Poursuivie pour incitation des militaires à commettre les actes contraires à la loi, la musicienne Deborah Tshimpaka alias Rebo Tchulo, contrairement au réquisitoire du ministère public qui réclamait 14 mois de servitude pénale, a été condamnée par le tribunal militaire de garnison de Kinshasa-Ngaliema à 12 mois de servitude pénale principale, assortis d’un sursis de 24 mois. Ce verdict a été prononcé le jeudi 27 août dernier.
Autrement dit, Rebo Tchulo ne sera pas envoyée à la prison de Makala pour purger les 12 mois de la peine. Mais, durant les 24 mois du sursis, elle doit s’abstenir de commettre une autre infraction punissable par le code pénal, au risque de voir exhumer sa peine pour application stricte.

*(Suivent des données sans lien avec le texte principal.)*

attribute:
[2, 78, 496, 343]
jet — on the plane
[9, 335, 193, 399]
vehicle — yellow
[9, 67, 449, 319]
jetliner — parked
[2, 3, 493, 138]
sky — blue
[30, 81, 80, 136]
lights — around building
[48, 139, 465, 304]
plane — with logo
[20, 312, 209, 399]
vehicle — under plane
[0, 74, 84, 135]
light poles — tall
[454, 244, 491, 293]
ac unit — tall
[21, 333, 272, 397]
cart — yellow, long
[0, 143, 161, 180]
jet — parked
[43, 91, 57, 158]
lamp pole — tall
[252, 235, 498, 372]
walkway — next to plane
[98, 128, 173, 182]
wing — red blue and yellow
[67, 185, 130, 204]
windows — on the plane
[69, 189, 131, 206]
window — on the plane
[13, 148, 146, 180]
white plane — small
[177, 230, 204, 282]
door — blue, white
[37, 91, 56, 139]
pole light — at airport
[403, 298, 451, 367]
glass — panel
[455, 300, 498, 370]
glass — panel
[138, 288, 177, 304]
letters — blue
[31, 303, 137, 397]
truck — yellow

Mystère sur l’autorité qui a commis des militaires à sa garde
Pendant toute sa carrière musicale, avant comme pendant son mariage avec Innocent Balume dit Inno’s B, un autre musicien congolais, Rebo Tchulo n’avait pas de gardes militaires pour assurer sa sécurité. Ces derniers ont apparu dans sa ceinture après son divorce avec son mari Inno’s B. Ce qui signifierait que la musicienne aurait visiblement développé une nouvelle relation amoureuse avec une haute autorité militaire ou civile.
Or, dans le gouvernement, il n’y a que deux membres qui ont des militaires pour leurs sécurités : le VPM de la Défense et le ministre délégué à la Défense en charge des anciens combattants. Les autres ministres ont des policiers commis pour leurs gardes, y compris même la première ministre, cheffe du Gouvernement. Qui alors de Guy Kabongo Muadiamvita ou d’Eliezer Ntambue pourrait avoir envoyé les militaires pour la sécurité de Rebo, une civile de son état, sans qualité aucune d’avoir les hommes des troupes autour d’elle ?

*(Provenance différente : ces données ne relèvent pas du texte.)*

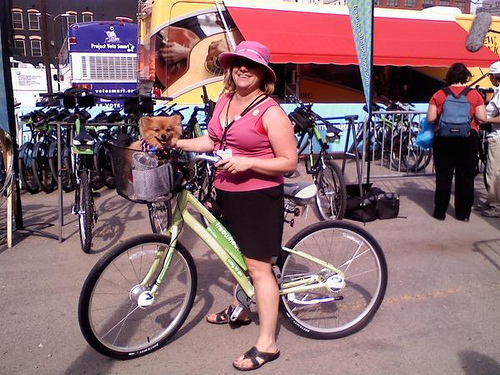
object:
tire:
[77, 233, 197, 361]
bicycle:
[287, 104, 347, 223]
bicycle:
[39, 87, 109, 253]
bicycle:
[369, 102, 424, 172]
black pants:
[431, 135, 477, 220]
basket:
[102, 139, 177, 204]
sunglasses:
[233, 58, 259, 66]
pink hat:
[239, 40, 258, 50]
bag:
[344, 183, 408, 225]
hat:
[218, 39, 276, 85]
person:
[426, 62, 487, 221]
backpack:
[440, 86, 471, 136]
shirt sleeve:
[428, 85, 484, 133]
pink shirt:
[208, 90, 285, 192]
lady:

Si ce n’est pas ces deux membres du Gouvernement, un regard doit être tourné vers les officiers supérieurs militaires. Un colonel ne peut pas s’hasarder. Les Généraux oui, mais quel Général ? Quelle a été sa sanction pour cette affectation illégale des pauvres militaires désormais condamnés, à la garde d’une civile ayant aucun rapport avec l’armée ?
Le procès a laissé un goût inachevé et une soif intense à tout observateur qui voulait savoir ce « haut placé », affecteur des militaires à la sécurité de la musicienne et la peine qu’il encourait. Mais dommage ! Jusqu’à quand la justice congolaise continuerait-elle à être malade ?

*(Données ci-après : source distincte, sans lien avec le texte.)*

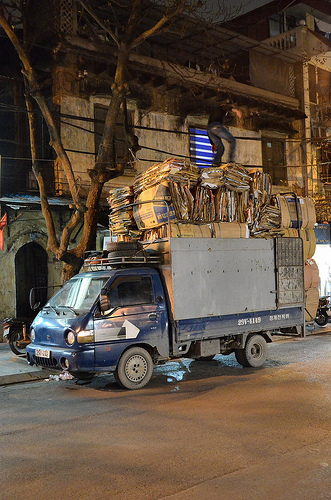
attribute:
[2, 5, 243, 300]
tree — bare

Pour rappel, le chauffeur de Rebo Tchulo, Platini Sadisa, accusé d’avoir volé les effets de sa patronne dans le sac laissé dans le véhicule, avait été torturé par les militaires commis à la garde de cette dernière. La vidéo devenue virale sur les réseaux sociaux et désavouée par le public, avait interpellé le ministère à se saisir de l’affaire et l’a fixée devant le tribunal. Platini Sadisa accusait les militaires d’agir sur instruction de l’artiste, une allégation qui restait à prouver par les autorités compétentes.
Qu’elle soit condamnée ou acquittée, là n’est pas le problème de Scoop RDC. La vraie préoccupation du média en ligne était la comparution de celui qui avait commis des militaires à sa garde, lesquels sont les seuls condamnés dans ce procès. Ça aurait été une justice équitable.